> _QUOTED PASSAGE_:
_____
Conditional Operator (on MSDN)
The Conditional Operator ("?") is the SSIS way of expressing "IF".  It's actually extremely familiar to VB users if they think in terms of an IIF, or C# users' ? ternary operator.  There are three "arguments" (parts, really) to a Conditional Operator expression - and I recommend enclosing each part in parentheses, as well as the whole thing in parentheses to separate everything clearly.
The operator is used in this format: (condition) ? (true expression) : (false expression). 
The "condition" argument must evaluate to true or false.  Typically, the condition is going to be ISNULL([date string]), or a comparison to a literal string such as [date string] = "October".
The "true expression" and "false expression" can evaluate to any data type you want - but in our situation, that's most likely to be some kind of string expression that will later get converted into a date type.
Nesting Functions
It is quite common to have to nest the above functions and techniques deeply - to the point of being shocking if you don't have to at all.  "Nesting" means using the results of some of the above functions as arguments for more functions.  A common occurrence is using the results of FINDSTRING and LEN to supply the second and third arguments to SUBSTRING.  Since it's quite a common requirement, here are some tips to use nesting reasonably:
* Use parentheses.  It's maddeningly unclear to me - especially in Conditional Operator use - if parentheses are not used to group up the parts.
_____
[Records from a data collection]
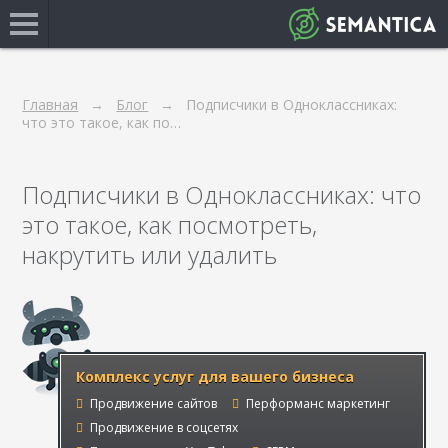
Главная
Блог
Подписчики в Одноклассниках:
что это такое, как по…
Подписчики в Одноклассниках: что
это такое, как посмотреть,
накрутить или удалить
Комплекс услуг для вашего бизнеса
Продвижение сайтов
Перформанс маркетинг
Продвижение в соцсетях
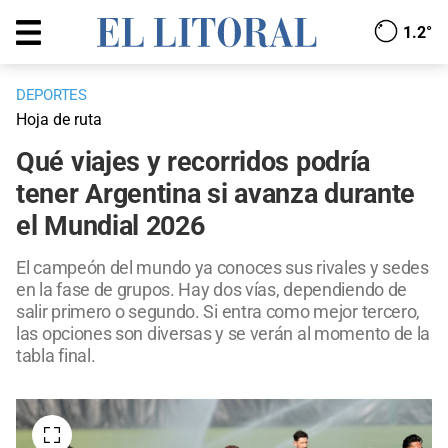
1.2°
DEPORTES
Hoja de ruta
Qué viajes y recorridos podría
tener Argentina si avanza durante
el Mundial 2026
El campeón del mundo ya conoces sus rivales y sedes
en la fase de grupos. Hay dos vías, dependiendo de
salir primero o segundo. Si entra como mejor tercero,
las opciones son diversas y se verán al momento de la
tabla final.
_____
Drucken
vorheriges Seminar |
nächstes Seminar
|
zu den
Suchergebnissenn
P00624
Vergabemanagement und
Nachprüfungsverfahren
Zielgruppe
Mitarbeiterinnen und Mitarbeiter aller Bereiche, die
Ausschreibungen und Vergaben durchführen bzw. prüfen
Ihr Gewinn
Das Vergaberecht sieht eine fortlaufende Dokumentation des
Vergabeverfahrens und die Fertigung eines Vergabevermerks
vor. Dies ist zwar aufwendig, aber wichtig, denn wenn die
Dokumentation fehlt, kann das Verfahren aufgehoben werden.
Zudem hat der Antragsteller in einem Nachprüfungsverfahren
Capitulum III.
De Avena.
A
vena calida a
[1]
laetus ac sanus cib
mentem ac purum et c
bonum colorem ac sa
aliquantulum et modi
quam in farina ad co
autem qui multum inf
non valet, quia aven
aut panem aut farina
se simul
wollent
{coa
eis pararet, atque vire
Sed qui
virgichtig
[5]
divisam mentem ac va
_____
> _TASKS AND EXERCISES_:
a. Please restate word for word the part of the SSIS passage starting with "The Conditional Operator" and going on through "a date type.".
b. Decide whether each statement agrees with the SSIS passage. Answer yes or no, and quote the words that settle it.
(i) The condition argument must evaluate to true or false.
(ii) The true and false expressions must both evaluate to strings.
(iii) The results of FINDSTRING and LEN are often used as arguments to SUBSTRING.
c. Answer these questions from the SSIS passage.
(i) How many arguments does a Conditional Operator expression have?
(ii) In what format is the operator used?
(iii) What does "nesting" mean?
The entries stand apart from the SSIS passage as separate material.

> _OUTPUTS IN ORDER_:
a.
The Conditional Operator ("?") is the SSIS way of expressing "IF".  It's actually extremely familiar to VB users if they think in terms of an IIF, or C# users' ? ternary operator.  There are three "arguments" (parts, really) to a Conditional Operator expression - and I recommend enclosing each part in parentheses, as well as the whole thing in parentheses to separate everything clearly.
The operator is used in this format: (condition) ? (true expression) : (false expression). 
The "condition" argument must evaluate to true or false.  Typically, the condition is going to be ISNULL([date string]), or a comparison to a literal string such as [date string] = "October".
The "true expression" and "false expression" can evaluate to any data type you want - but in our situation, that's most likely to be some kind of string expression that will later get converted into a date type.

b.
(i) Yes: "The "condition" argument must evaluate to true or false."
(ii) No: "The "true expression" and "false expression" can evaluate to any data type you want"
(iii) Yes: "A common occurrence is using the results of FINDSTRING and LEN to supply the second and third arguments to SUBSTRING."

c.
(i) Three.
(ii) (condition) ? (true expression) : (false expression)
(iii) Using the results of some of the functions as arguments for more functions.